Wie lange sich die Ebersberger Kreisverwaltung für die Moosacher Kurvendiskussion Zeit lassen darf oder soll, wurde zwar nicht festgelegt. Der Mann von der Kommunalaufsicht gab jedoch einen Wegweiser für eine mögliche politische Abzweigung der Petitions-Initiatorinnen Jeanette Dreßel und Andrea Hinterwaldner. Bei deren im August eingereichten 797 Unterschriften handle es sich um umgerechnet 17 Prozent der Moosacher Stimmberechtigten. Mit 25 Prozent der Stimmen, also knapp 1200, wäre ein Bürgerentscheid auf Gemeindeebene möglich, so Wenzel.
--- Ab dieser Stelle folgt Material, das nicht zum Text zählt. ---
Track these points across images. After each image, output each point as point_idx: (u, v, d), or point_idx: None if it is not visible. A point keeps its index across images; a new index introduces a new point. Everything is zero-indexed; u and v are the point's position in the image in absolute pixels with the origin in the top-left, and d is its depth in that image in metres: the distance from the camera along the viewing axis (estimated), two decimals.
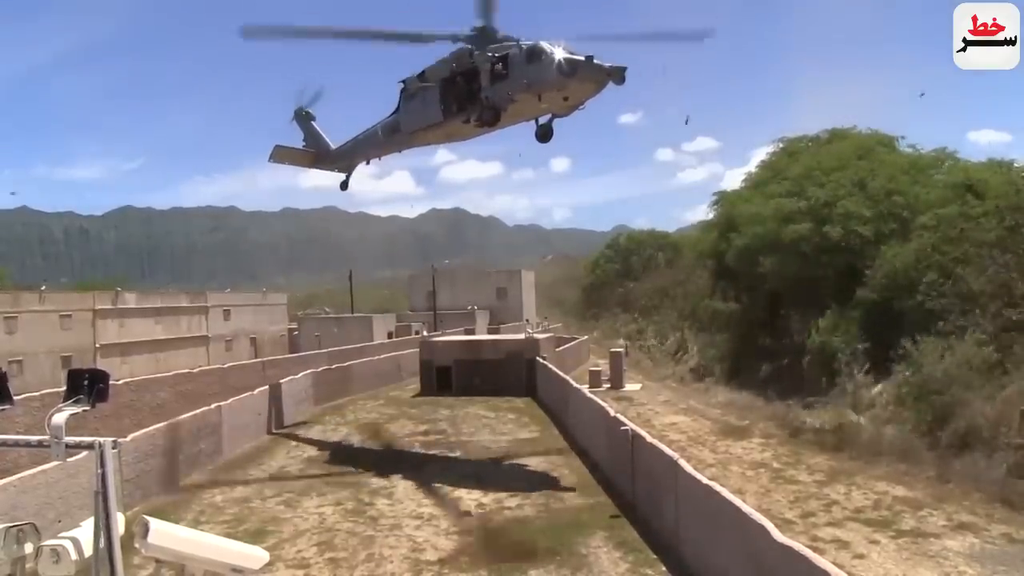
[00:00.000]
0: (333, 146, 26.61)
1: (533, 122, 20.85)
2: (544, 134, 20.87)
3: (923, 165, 31.53)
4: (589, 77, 18.29)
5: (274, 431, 26.83)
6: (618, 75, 18.05)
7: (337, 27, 21.55)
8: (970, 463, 17.82)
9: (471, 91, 20.43)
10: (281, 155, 26.69)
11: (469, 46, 20.18)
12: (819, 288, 29.08)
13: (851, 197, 29.62)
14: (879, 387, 23.45)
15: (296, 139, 27.25)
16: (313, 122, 27.06)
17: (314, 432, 27.12)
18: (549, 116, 20.55)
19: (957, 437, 18.79)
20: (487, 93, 19.84)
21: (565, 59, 18.26)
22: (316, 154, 26.91)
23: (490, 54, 19.69)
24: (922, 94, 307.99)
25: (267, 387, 27.54)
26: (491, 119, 20.14)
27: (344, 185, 27.32)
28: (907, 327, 23.84)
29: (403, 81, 22.69)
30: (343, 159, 26.56)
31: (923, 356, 21.51)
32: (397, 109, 23.28)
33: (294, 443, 25.19)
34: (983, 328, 21.43)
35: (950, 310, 22.69)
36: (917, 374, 21.20)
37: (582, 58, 18.11)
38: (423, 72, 21.81)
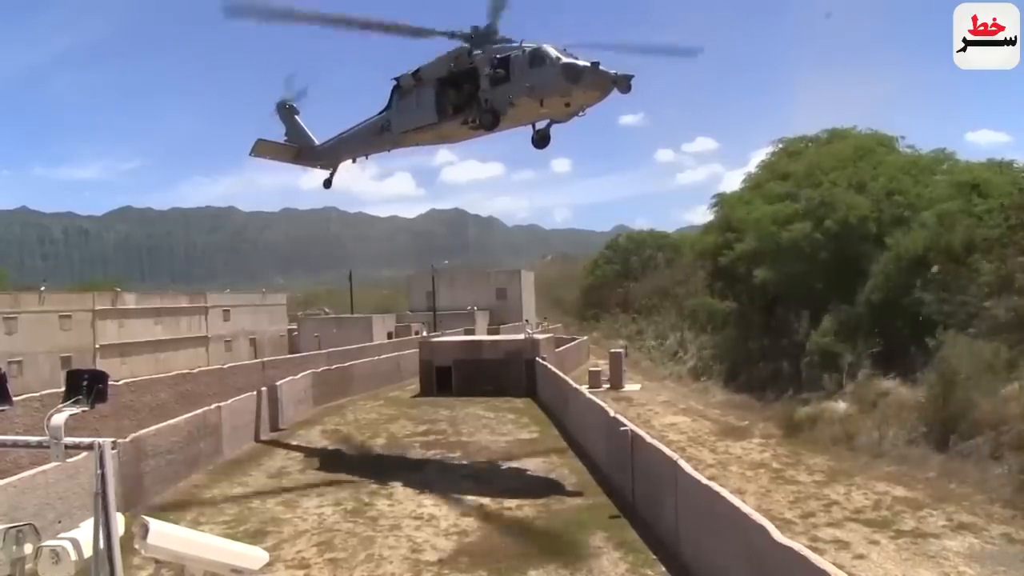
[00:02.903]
0: (317, 142, 25.75)
1: (530, 126, 20.25)
2: (542, 139, 20.30)
3: (923, 165, 31.54)
4: (594, 84, 17.65)
5: (273, 432, 26.81)
6: (624, 83, 17.38)
7: (330, 14, 19.96)
8: (973, 464, 17.77)
9: (469, 92, 19.85)
10: (262, 149, 25.71)
11: (467, 45, 19.73)
12: (818, 288, 29.04)
13: (848, 195, 29.55)
14: (895, 387, 23.10)
15: (279, 132, 26.41)
16: (297, 116, 26.14)
17: (314, 432, 27.10)
18: (547, 121, 19.95)
19: (965, 437, 18.69)
20: (487, 96, 19.24)
21: (570, 64, 17.69)
22: (299, 149, 25.98)
23: (491, 55, 19.14)
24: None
25: (266, 388, 27.47)
26: (490, 122, 19.53)
27: (328, 183, 26.36)
28: (908, 326, 23.86)
29: (396, 79, 21.94)
30: (327, 156, 25.69)
31: (949, 354, 20.95)
32: (388, 107, 22.48)
33: (294, 443, 25.17)
34: (989, 325, 21.37)
35: (954, 309, 22.68)
36: (944, 372, 20.55)
37: (587, 64, 17.51)
38: (418, 70, 21.09)
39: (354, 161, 25.57)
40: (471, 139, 21.93)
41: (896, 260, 25.95)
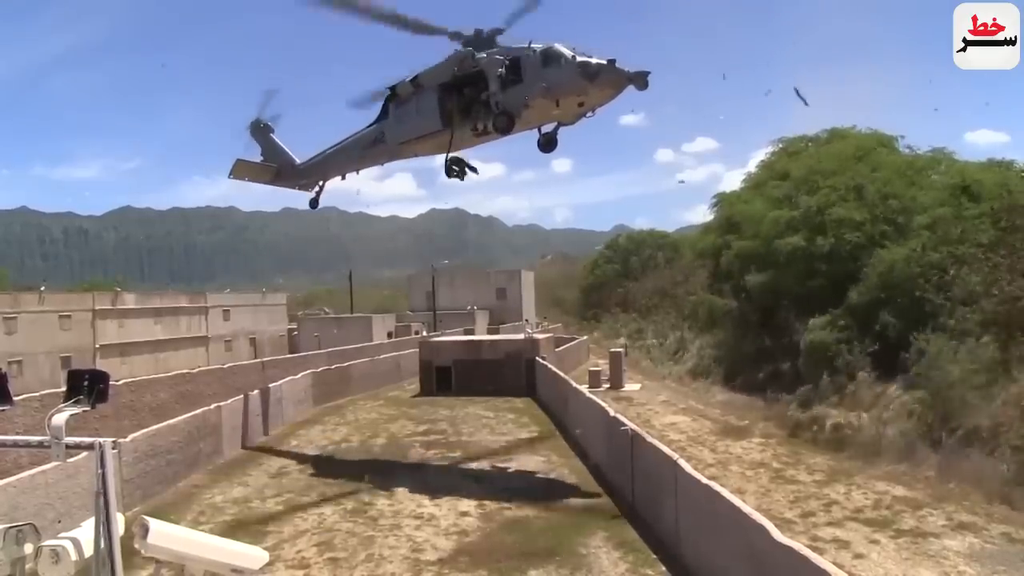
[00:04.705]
0: (298, 160, 24.75)
1: (535, 130, 19.68)
2: (548, 143, 19.75)
3: (920, 166, 31.43)
4: (610, 82, 17.32)
5: (266, 435, 26.78)
6: (641, 80, 17.11)
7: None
8: (972, 463, 17.79)
9: (473, 97, 19.22)
10: (241, 170, 24.77)
11: (470, 48, 19.18)
12: (815, 294, 28.96)
13: (844, 203, 29.41)
14: (893, 388, 23.13)
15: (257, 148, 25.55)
16: (272, 135, 25.24)
17: (314, 432, 27.10)
18: (554, 124, 19.47)
19: (960, 437, 18.71)
20: (498, 99, 18.54)
21: (586, 62, 17.32)
22: (278, 169, 24.99)
23: (499, 57, 18.55)
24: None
25: (259, 390, 27.26)
26: (504, 126, 18.81)
27: (314, 203, 25.21)
28: (900, 328, 23.86)
29: (391, 87, 20.96)
30: (312, 174, 24.58)
31: (936, 356, 20.94)
32: (381, 117, 21.55)
33: (293, 443, 25.18)
34: (977, 327, 21.37)
35: (944, 310, 22.68)
36: (934, 374, 20.58)
37: (603, 62, 17.21)
38: (416, 76, 20.22)
39: (343, 178, 24.50)
40: (474, 146, 21.07)
41: (883, 266, 25.92)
Erschwerend kommt hier hinzu, dass die Petition bereits geschlossen ist, sie war nur bis Mitte August geöffnet. Eine Nachfrage bei Dreßel und Hinterwaldner am Dienstag lässt auf Zufriedenheit mit dem Sitzungsergebnis schließen: Beide sprechen von einem "Teilerfolg". In ihrer Wahrnehmung habe "das Gremium grundsätzlich verstanden, worum es uns geht". Dies ist in der Politik sicherlich keine Selbstverständlichkeit.
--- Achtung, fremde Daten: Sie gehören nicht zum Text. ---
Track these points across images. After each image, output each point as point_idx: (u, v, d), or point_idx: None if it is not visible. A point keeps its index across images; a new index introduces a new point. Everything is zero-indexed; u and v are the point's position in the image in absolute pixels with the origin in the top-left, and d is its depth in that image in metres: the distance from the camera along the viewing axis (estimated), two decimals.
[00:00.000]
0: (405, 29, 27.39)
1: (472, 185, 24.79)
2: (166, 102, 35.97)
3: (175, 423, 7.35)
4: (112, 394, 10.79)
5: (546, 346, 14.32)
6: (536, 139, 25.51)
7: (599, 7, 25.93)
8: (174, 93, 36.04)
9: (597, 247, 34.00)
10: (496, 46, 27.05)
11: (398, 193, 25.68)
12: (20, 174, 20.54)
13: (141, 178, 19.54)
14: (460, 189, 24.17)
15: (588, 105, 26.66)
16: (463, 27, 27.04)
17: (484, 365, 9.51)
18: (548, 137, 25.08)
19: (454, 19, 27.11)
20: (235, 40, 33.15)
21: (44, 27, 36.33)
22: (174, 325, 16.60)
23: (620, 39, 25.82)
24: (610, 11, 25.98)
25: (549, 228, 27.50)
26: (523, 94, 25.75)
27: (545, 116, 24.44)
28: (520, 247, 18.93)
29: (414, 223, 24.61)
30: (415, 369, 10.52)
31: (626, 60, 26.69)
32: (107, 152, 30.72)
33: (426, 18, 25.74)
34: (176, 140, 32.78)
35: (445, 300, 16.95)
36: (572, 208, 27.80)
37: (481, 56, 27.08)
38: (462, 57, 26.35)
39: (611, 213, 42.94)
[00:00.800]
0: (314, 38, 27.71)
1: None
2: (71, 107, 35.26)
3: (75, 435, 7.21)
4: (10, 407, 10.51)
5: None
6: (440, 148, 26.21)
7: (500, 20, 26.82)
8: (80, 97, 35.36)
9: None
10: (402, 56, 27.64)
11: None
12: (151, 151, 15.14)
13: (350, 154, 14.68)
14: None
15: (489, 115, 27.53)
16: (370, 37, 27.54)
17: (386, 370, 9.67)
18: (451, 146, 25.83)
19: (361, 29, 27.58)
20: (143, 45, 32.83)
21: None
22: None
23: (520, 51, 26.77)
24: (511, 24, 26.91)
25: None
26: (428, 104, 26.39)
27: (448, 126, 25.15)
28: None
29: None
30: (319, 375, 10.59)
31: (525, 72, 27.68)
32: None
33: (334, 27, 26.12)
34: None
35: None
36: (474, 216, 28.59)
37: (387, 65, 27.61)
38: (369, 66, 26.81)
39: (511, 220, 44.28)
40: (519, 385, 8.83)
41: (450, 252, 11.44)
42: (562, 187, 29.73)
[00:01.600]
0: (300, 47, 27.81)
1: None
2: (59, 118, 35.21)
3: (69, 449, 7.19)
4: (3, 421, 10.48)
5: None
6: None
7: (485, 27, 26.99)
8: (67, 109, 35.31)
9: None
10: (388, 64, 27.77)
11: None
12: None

Zu den Begleiterscheinungen dieser Petition gehört eine zweite Forderung, die im Gremium allerdings trotz eines Vorstoßes von Grünen-Kreisrat und Bayernchef Thomas von Sarnowski durchfiel. Die Antragsteller hatten in einem zweiten Punkt der Petition für Tempolimit 30 auf der Staatsstraße 2351 von Moosach nach Glonn plädiert. Sarnowskis Teilantrag hierzu fand keine Mehrheit. Womöglich hätte die Petition noch mehr Unterschriften eingebracht, hätten die Initiatoren sie zweigeteilt. Dem Vernehmen nach stinkt zwar nicht wenigen Moosachern die Situation in den Kurven am Feld. Richtung Glonn aber möchte man gerne weiterhin mit den erlaubten 60 Kilometern pro Stunde unterwegs sein.

Gäbe es Optionen mit Temposchildern? Oder zumindest Warntafeln? Das staatliche Bauamt Rosenheim hat sich bis dato nicht öffentlich zum Gebirgsweg auf der EBE12 geäußert. Und so pendeln die Rosenheimer weiter wie bisher durchs Moosacher Straßerl am Fels.